▸ Exercise description
The answer must be exactly the lines from the one containing "Axial slice from" through the end of the material, with both ends kept and no other lines.

▸ Record excerpts

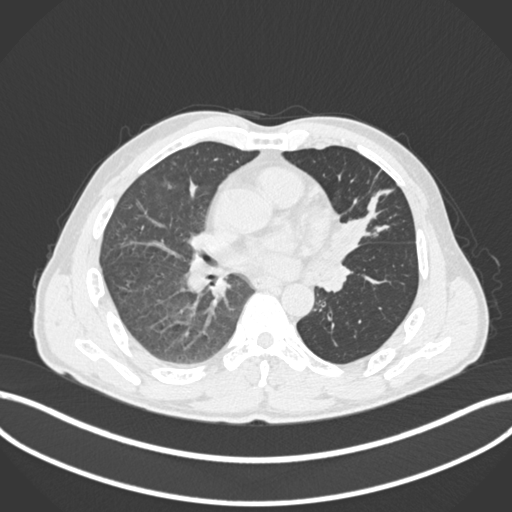
Chest CT, one axial slice; slice 90 of 255 in the series (ordered by position); reconstruction kernel B30f; 120 kVp; lung window (W 1500 / L -600 HU); 1 mm slice thickness; 512 × 512 image matrix, field of view 400 × 400 mm. Male patient, age 57 years. Case-level facts recorded for this patient, not image findings: clinical TNM (as recorded): T2b N0 M0.
Structures marked on this image (bounding box drawn by a radiologist):
- lung tumour (recorded histology: squamous cell carcinoma): bounding box [x1, y1, x2, y2] px = [326, 209, 370, 287]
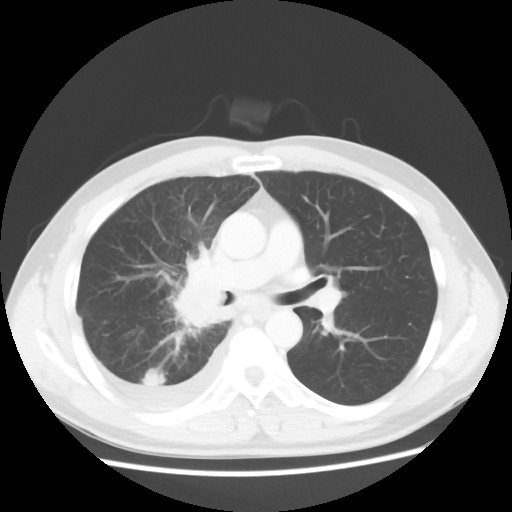
Chest CT, one axial slice; position 32 of 56 along the scan axis; 120 kVp; lung window (W 1500 / L -600 HU); 5 mm slice thickness; 512 × 512 image matrix. Patient: male, 46 years. Case-level facts recorded for this patient, not image findings: clinical TNM (as recorded): T2 N3 M1.
Annotated regions visible in this slice (bounding box drawn by a radiologist):
- lung tumour (recorded histology: adenocarcinoma): bounding box [x1, y1, x2, y2] px = [169, 265, 224, 332]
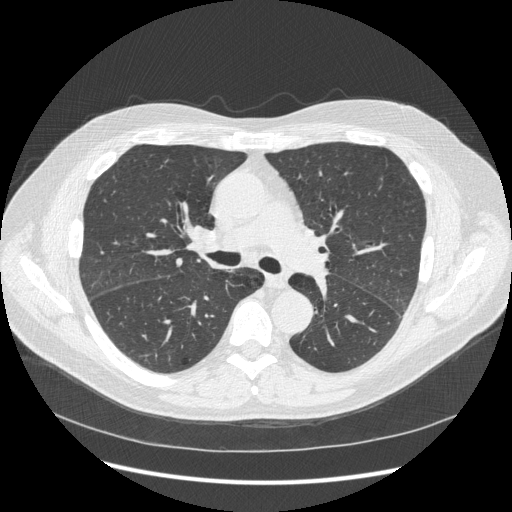
Axial slice from a low-dose chest CT screening exam; second annual screen; lung window (W 1500 / L -600 HU); standard (soft-tissue) reconstruction kernel (STANDARD); slice 111 of 266 in the series; 512 × 512 image matrix. Male participant, aged 59 years at enrolment. Current smoker at enrolment.
Expert-annotated lung lesion, bounding box (x1, y1, x2, y2) in pixels: (179, 216, 235, 257). The exam's reader record, not a measurement of the box and not confirmed to be the same lesion: non-calcified nodule or mass ≥4 mm, lingula, 5 × 5 mm, smooth margins, soft tissue attenuation, pre-existing on the prior screen: yes; interval growth: no. Note: the box lies in the patient's right hemithorax on this image, whereas the reader's record names the left lung; they may be different findings. Lung cancer was diagnosed 540 days after this screen: squamous cell carcinoma, keratinizing, NOS, right hilum, stage IIIB (AJCC 6th edition).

▸ Result below
Axial slice from a low-dose chest CT screening exam; second annual screen; lung window (W 1500 / L -600 HU); standard (soft-tissue) reconstruction kernel (STANDARD); slice 111 of 266 in the series; 512 × 512 image matrix. Male participant, aged 59 years at enrolment. Current smoker at enrolment.
Expert-annotated lung lesion, bounding box (x1, y1, x2, y2) in pixels: (179, 216, 235, 257). The exam's reader record, not a measurement of the box and not confirmed to be the same lesion: non-calcified nodule or mass ≥4 mm, lingula, 5 × 5 mm, smooth margins, soft tissue attenuation, pre-existing on the prior screen: yes; interval growth: no. Note: the box lies in the patient's right hemithorax on this image, whereas the reader's record names the left lung; they may be different findings. Lung cancer was diagnosed 540 days after this screen: squamous cell carcinoma, keratinizing, NOS, right hilum, stage IIIB (AJCC 6th edition).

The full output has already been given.